江川は彼女がいるのに合コンに来た尾花を非難しますが、そんな彼女は現在職場の上司と不倫中で、お互い相手を責められる状況にはありません。
二人は一旦席に戻ります。
それぞれが思惑を抱え、合コンは進んでいきます。
【転】首折り男のための協奏曲 のあらすじ③
女性陣の幹事を務めている加藤遥は、合コンの最中、目的を失い自失していました。
そもそもこの合コンが開かれるきっかけを作ったのは加藤自身でした。
目的は、合コンで出会う女性をいとも簡単に切り捨てる井上に復讐する為でした。
雑貨屋を営む加藤は、常連客の女性が井上に捨てられたことを知り、憤慨。
井上が通うバーを見つけ出し、接触をはかったのでした。
しかし、当日になって当の本人が欠席。
自分の復讐心を見透かされたのではないかと気になっていました。
女性参加者の木嶋法子は舞台のオーディションの結果を待ちつつ合コンに参加していました。

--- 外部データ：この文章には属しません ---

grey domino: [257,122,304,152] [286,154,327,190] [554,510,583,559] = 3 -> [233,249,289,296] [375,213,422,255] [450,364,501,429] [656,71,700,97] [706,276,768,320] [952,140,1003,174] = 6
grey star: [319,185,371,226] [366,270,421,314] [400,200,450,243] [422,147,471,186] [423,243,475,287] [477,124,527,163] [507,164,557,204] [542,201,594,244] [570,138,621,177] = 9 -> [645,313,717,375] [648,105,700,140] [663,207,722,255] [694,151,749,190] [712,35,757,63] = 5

電話連絡があるはずなのですがまだかかってこず、うずうずしています。
途中電話がなり、結果連絡かと電話を取った木嶋でしたが、父親からの電話でした。
木嶋たちがいる周辺で俳優の首折り殺人が起きたとの連絡で、犯人は捕まっていないとの情報でした。
合コン会場のバーにも警察が聞き込みに来ます。
この殺人事件が合コン中にも話題にのぼります。
佐藤がトイレに立った間に、実は佐藤が犯人なのではないかと木嶋が喋り出します。
言われてみれば佐藤の素性を知るものはこの場に一人も居ません。
【結】首折り男のための協奏曲 のあらすじ④
佐藤の正体がわからないまま、合コンは終盤に差し掛かりました。
オーディションの結果を待っている木嶋の電話が鳴ります。
慌てて電話をとる木嶋に『合格しました』と相手が告げます。
喜ぶ木嶋でしたが、それは男性参加者の臼田の悪戯でした。
心無い悪戯に泣く木嶋。
デリカシーの無い臼田を加藤や江川がなじります。
臼田は素直に謝罪し、その場は収まりますが、アルコールがまわった木嶋が佐藤のことを不細工と呼び、悪態をつき始めます。

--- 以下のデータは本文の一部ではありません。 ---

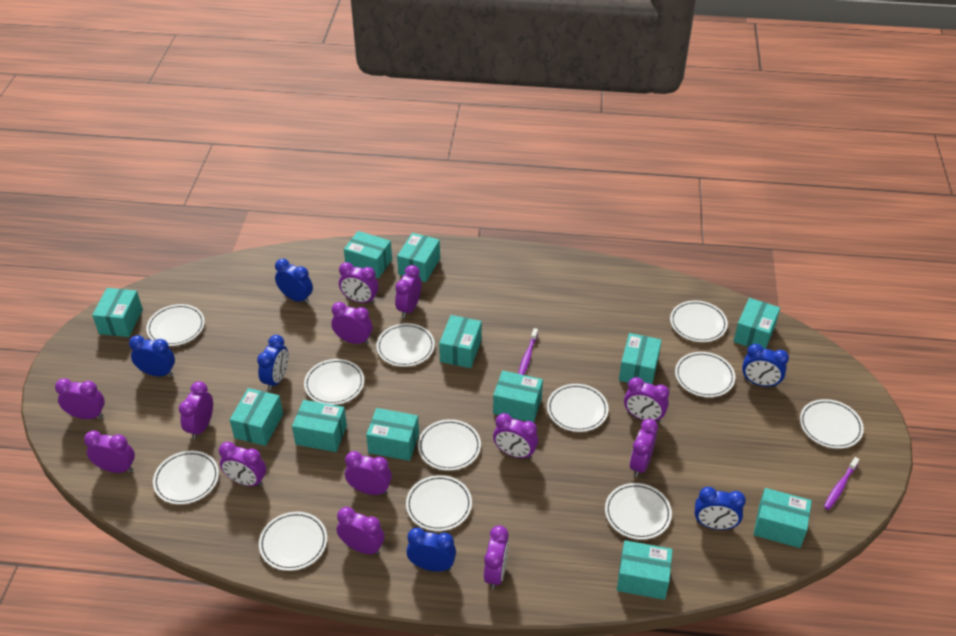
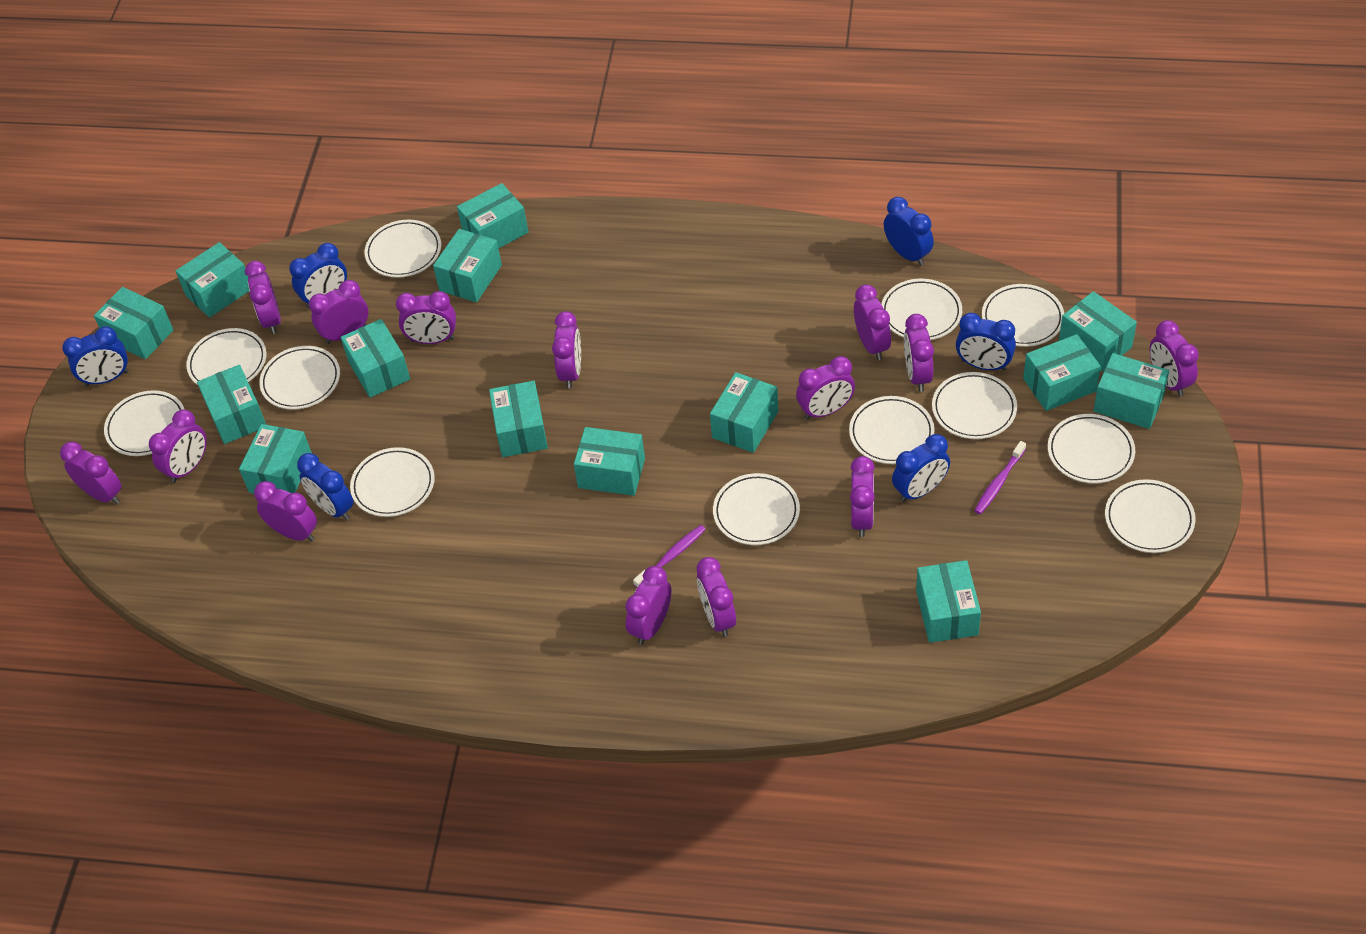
purple clock: [55,378,105,419] [84,431,135,473] [179,381,213,439] [219,442,266,487] [331,302,372,345] [337,507,385,555] [339,262,379,304] [345,451,392,495] [395,265,421,318] [484,525,509,589] [493,413,538,459] [624,377,669,423] [630,419,658,477] = 13 -> [60,441,122,504] [149,410,207,483] [245,261,281,334] [254,481,317,542] [309,280,368,344] [396,291,456,344] [552,311,581,388] [625,566,671,645] [697,557,736,637] [796,356,855,419] [850,456,875,537] [854,284,891,360] [904,314,934,392] [1149,320,1199,397] = 14
turquoise box: [92,288,143,337] [230,388,283,446] [292,400,347,452] [344,231,392,278] [366,408,419,461] [397,233,440,282] [439,315,482,368] [493,371,543,423] [617,540,673,600] [619,333,662,384] [733,298,780,349] [754,488,812,548] = 12 -> [94,287,173,359] [176,242,249,318] [197,365,266,444] [239,424,312,494] [341,319,410,398] [433,229,502,302] [457,183,528,249] [489,381,548,457] [574,427,645,496] [710,372,778,453] [916,560,981,643] [1023,334,1101,411] [1059,291,1137,372] [1093,353,1169,429] = 14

佐藤は失礼な木嶋の言葉に怒ることなく、余裕の対応を見せますが、さっき起きた首折り殺人の犯人が自分だったらどうしますか?と物騒なことを言い出します。
みな硬直し、緊張が流れますが、それは佐藤の冗談でした。
虚を突かれた面々は、緊張がほどけ笑顔になり、合コンは終わりを迎えます。
二次会はなく、皆で駅までの道を歩いていた時、楽器店がありました。
佐藤は中に入っていき、おもむろにピアノを弾き始めました。
佐藤の見事な演奏に尾花たちは呆気にとられます。
佐藤は、天才と名高い人気ピアニストだったのです。
井上と佐藤はたまたまトイレで遭遇し、普通の人が送る日常を生きてみたいという佐藤の希望で、コンサートを投げ出し、人生で初めての合コンに参加していたのでした。
首折り男のための協奏曲 を読んだ読書感想
今回ご紹介した『合コンの話』は首折り男にまつわる短編7編の最後のお話です。
首折り男・大藪は一瞬しか登場せず、男女6人の心理戦を軸に物語は進んでいきます。
正体不明の佐藤の存在や、女性幹事の加藤の井上に対する復讐心、オーディション結果を待っている木嶋の思惑、残念なイケメンの臼田、二人きりになった時の元カノ・江川の変わりようが面白く、合コンが終わる物語の終盤で判明する佐藤の真の姿にあっと驚く仕掛けになっています。
ミステリーの不穏な空気で進行しつつ、読み終わった後は優しい気持ちになれる作品になっています。